Wednesday, 21 October 2015

70 up - birds not years

Having managed nothing in September I find myself mid way through October with three patch ticks and I have reached the 70 species I thought I would be able to make. Ringed plover was expected and over 40 at the Long Hole did the job. As yet there are no dunlin with them. Whooper swan flying in to Strangford over the house was a long shot but five did just that the other morning. Fortunately I was looking in the right direction at the right time. A female pheasant bursting out from under my feet as I walked along the coastal path was the least expected of the three. I did the same walk today and was fortunate to see a peregrine flying west over the coastal path. I also saw a wide range of coastal species, meadow pipit and linnet. The eider are back in force and there are black guillemot off shore.

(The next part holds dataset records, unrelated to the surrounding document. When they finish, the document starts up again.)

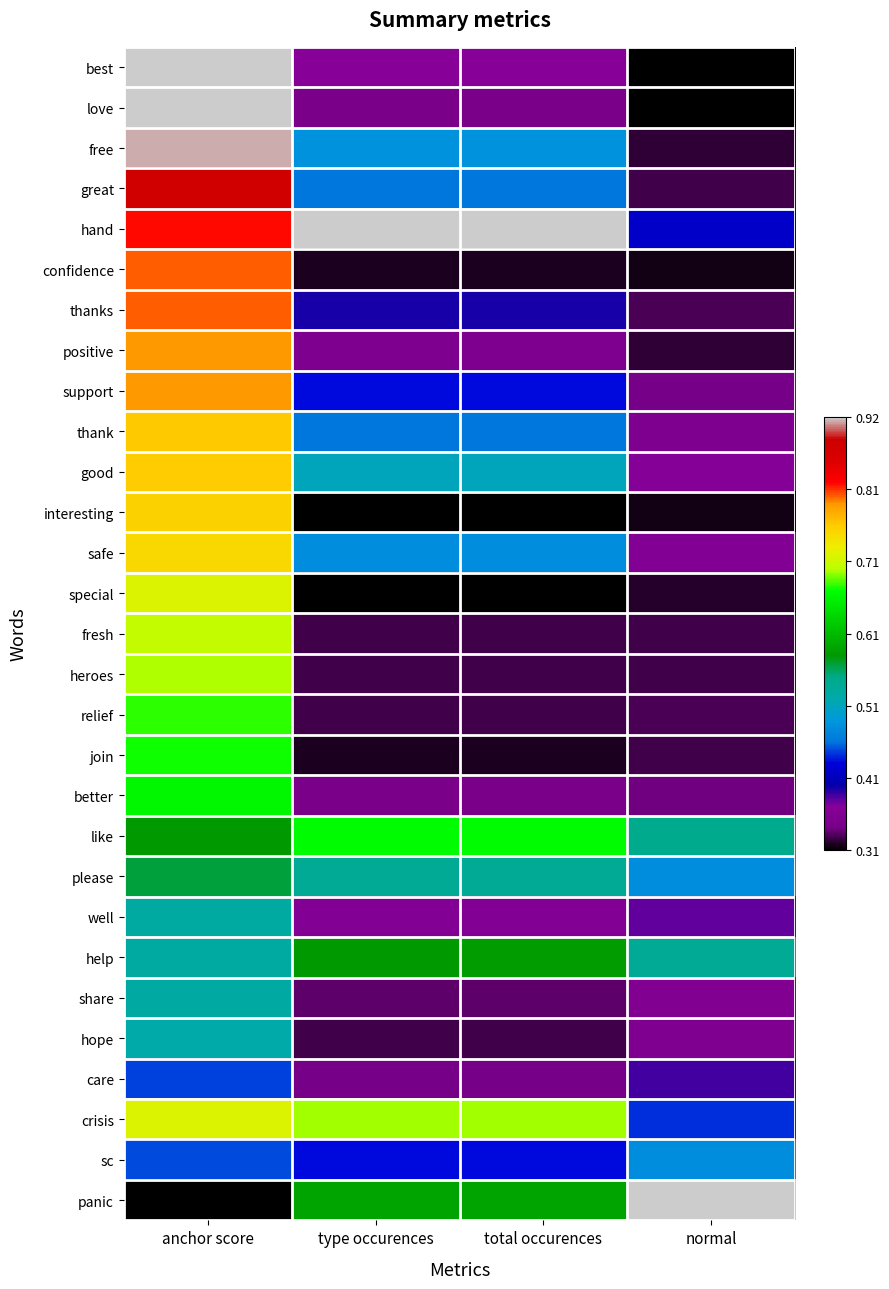

Reading left to right, what are all the values shown in this chart?

best: anchor score=1.0	type occurences=0.1	total occurences=0.1	normal=0.0
love: anchor score=1.0	type occurences=0.1	total occurences=0.1	normal=0.0
free: anchor score=1.0	type occurences=0.3	total occurences=0.3	normal=0.0
great: anchor score=0.9	type occurences=0.3	total occurences=0.3	normal=0.0
hand: anchor score=0.8	type occurences=1.0	total occurences=1.0	normal=0.2
confidence: anchor score=0.8	type occurences=0.0	total occurences=0.0	normal=0.0
thanks: anchor score=0.8	type occurences=0.1	total occurences=0.1	normal=0.0
positive: anchor score=0.8	type occurences=0.1	total occurences=0.1	normal=0.0
support: anchor score=0.8	type occurences=0.2	total occurences=0.2	normal=0.1
thank: anchor score=0.8	type occurences=0.3	total occurences=0.3	normal=0.1
good: anchor score=0.7	type occurences=0.3	total occurences=0.3	normal=0.1
interesting: anchor score=0.7	type occurences=0.0	total occurences=0.0	normal=0.0
safe: anchor score=0.7	type occurences=0.3	total occurences=0.3	normal=0.1
special: anchor score=0.7	type occurences=0.0	total occurences=0.0	normal=0.0
fresh: anchor score=0.7	type occurences=0.0	total occurences=0.0	normal=0.0
heroes: anchor score=0.6	type occurences=0.0	total occurences=0.0	normal=0.0
relief: anchor score=0.6	type occurences=0.0	total occurences=0.0	normal=0.0
join: anchor score=0.6	type occurences=0.0	total occurences=0.0	normal=0.0
better: anchor score=0.6	type occurences=0.1	total occurences=0.1	normal=0.0
like: anchor score=0.4	type occurences=0.6	total occurences=0.6	normal=0.4
please: anchor score=0.4	type occurences=0.4	total occurences=0.4	normal=0.3
well: anchor score=0.4	type occurences=0.1	total occurences=0.1	normal=0.1
help: anchor score=0.4	type occurences=0.5	total occurences=0.5	normal=0.4
share: anchor score=0.4	type occurences=0.0	total occurences=0.0	normal=0.1
hope: anchor score=0.4	type occurences=0.0	total occurences=0.0	normal=0.1
care: anchor score=0.2	type occurences=0.1	total occurences=0.1	normal=0.1
crisis: anchor score=0.7	type occurences=0.6	total occurences=0.6	normal=0.2
sc: anchor score=0.2	type occurences=0.2	total occurences=0.2	normal=0.3
panic: anchor score=0.0	type occurences=0.5	total occurences=0.5	normal=1.0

While at the Long Hole looking for roosting waders- oystercatcher, redshank, ringed plover, turnstone and 5 purple sandpiper - I also saw four black guillemot flying in to their nesting holes along the road, behavior I have not noticed before. They sat looking out for some time and this one was unfazed my me taking a photograph on the phone.

Winter plumaged black guillemot
The garden continues to attract a few common species but is generally quiet. I still have hopes of siskin and redpoll in the garden and hopefully a diver off the coast, anything else will be a bonus. It is too late for patch shearwater and to date no brent have been seen and mute swan, coot and moorhen remain a dream.

Patch list:
68  Pheasant
69  Ringed plover
70  Whooper swan

Monday, 5 October 2015

The autumn moon lights my way

Hard to believe the patchwork challenge is three quarters of the way there and for the first time I managed a month with no patch ticks. Partly because I have got most of what I am going to get and secondly because most of the month was spent "Rambling On". I dashed outside last week to look at a flock flying over but lost them so they remain a mystery. I am still missing mute swan, coot and moorhen.

A week in France around Nice and Vence  produced two new year ticks in the shape of a Fischer's lovebird, an escaped species which is common in and around Beaulieu, and a white wagtail. Yellow legged gulls were the default gull and this one came down to a puddle for a drink.

Yellow-legged gull

 Pennington Flash in Manchester produced a lovely nuthatch and the Wetland centre at Barnes Elms gave superb views of a hobby thanks to a bird ringiing team who put me on to it. I only caught the tail end of the ringing but it was fascinating to watch and an education for me as a birder. I have been birding almost 40 years and this was the first time I have been up close and personal with the objects of my hobby. The other feature of this site was the total lack of large aircraft heading for Heathrow which gave it a beautiful noise free quality. The blocking high meant that the flight path did not go over the reserve and we had blissful silence instead of a 747 every two minutes.

Belfast WOW last week had 32 species including 104 teal, 6 common tern, 2 coal tit and a late house martin.

London wetland


Long-tailed tit

Ruff from WOW a couple of weeks back.